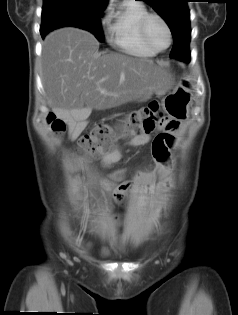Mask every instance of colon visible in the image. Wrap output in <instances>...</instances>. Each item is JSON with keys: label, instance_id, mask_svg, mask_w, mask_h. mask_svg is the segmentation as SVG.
Instances as JSON below:
<instances>
[{"label": "colon", "instance_id": "5ec220e1", "mask_svg": "<svg viewBox=\"0 0 238 315\" xmlns=\"http://www.w3.org/2000/svg\"><path fill=\"white\" fill-rule=\"evenodd\" d=\"M48 124L55 133L65 131V123L54 115L48 116ZM164 120L159 115V105L152 102L148 107L133 111L121 119L117 125L95 124L92 130L81 137L79 149L87 159L109 149L117 138H133L150 134L162 126Z\"/></svg>", "mask_w": 238, "mask_h": 315}]
</instances>
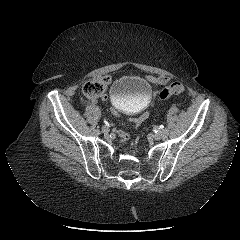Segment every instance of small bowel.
Here are the masks:
<instances>
[{
	"label": "small bowel",
	"mask_w": 240,
	"mask_h": 240,
	"mask_svg": "<svg viewBox=\"0 0 240 240\" xmlns=\"http://www.w3.org/2000/svg\"><path fill=\"white\" fill-rule=\"evenodd\" d=\"M146 79L155 87L162 86L166 84L169 81V77L167 75H159L157 77L155 76H146ZM105 82H108L109 79L105 78ZM101 99L104 101H107L109 99V96L107 93H102L101 94ZM110 113L112 114V117L120 124L123 125H128V126H140L143 123H145L148 119V114H143L141 117L138 119H129V118H123L122 117V112L117 109L116 107H111L110 108ZM115 132L117 135H121L122 142L125 143L129 139V135L125 132H123V129L121 126H116L115 127Z\"/></svg>",
	"instance_id": "c3829d8e"
}]
</instances>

- - - - - - -

> [ZADANIE PISEMNE]:
Wypisz dosłownie wszystkie powyższe wiersze. Obrazy pomiń w odpowiedzi.

> [WYNIK ZADANIA]:
Mask every instance of colon visible in the image. Wrap output in <instances>...</instances>. Each item is JSON with keys: label, instance_id, mask_svg, mask_w, mask_h. mask_svg is the segmentation as SVG.
Instances as JSON below:
<instances>
[{"label": "colon", "instance_id": "5ec220e1", "mask_svg": "<svg viewBox=\"0 0 238 315\" xmlns=\"http://www.w3.org/2000/svg\"><path fill=\"white\" fill-rule=\"evenodd\" d=\"M48 124L55 133L65 131V123L54 115L48 116ZM164 120L159 115V105L152 102L148 107L133 111L121 119L117 125L95 124L92 130L81 137L79 149L87 159L109 149L117 138H133L150 134L162 126Z\"/></svg>", "mask_w": 238, "mask_h": 315}]
</instances>
Segment every instance of small bowel.
Here are the masks:
<instances>
[{
	"label": "small bowel",
	"mask_w": 240,
	"mask_h": 240,
	"mask_svg": "<svg viewBox=\"0 0 240 240\" xmlns=\"http://www.w3.org/2000/svg\"><path fill=\"white\" fill-rule=\"evenodd\" d=\"M146 79L155 87L162 86L166 84L169 81V77L167 75H159L157 77L155 76H146ZM105 82H108L109 79L105 78ZM101 99L104 101H107L109 99V96L107 93H102L101 94ZM110 113L112 114V117L120 124L123 125H128V126H140L143 123H145L148 119V114H143L141 117L138 119H129V118H123L122 117V112L117 109L116 107H111L110 108ZM115 132L117 135H121L122 142L125 143L129 139V135L125 132H123V129L121 126H116L115 127Z\"/></svg>",
	"instance_id": "c3829d8e"
}]
</instances>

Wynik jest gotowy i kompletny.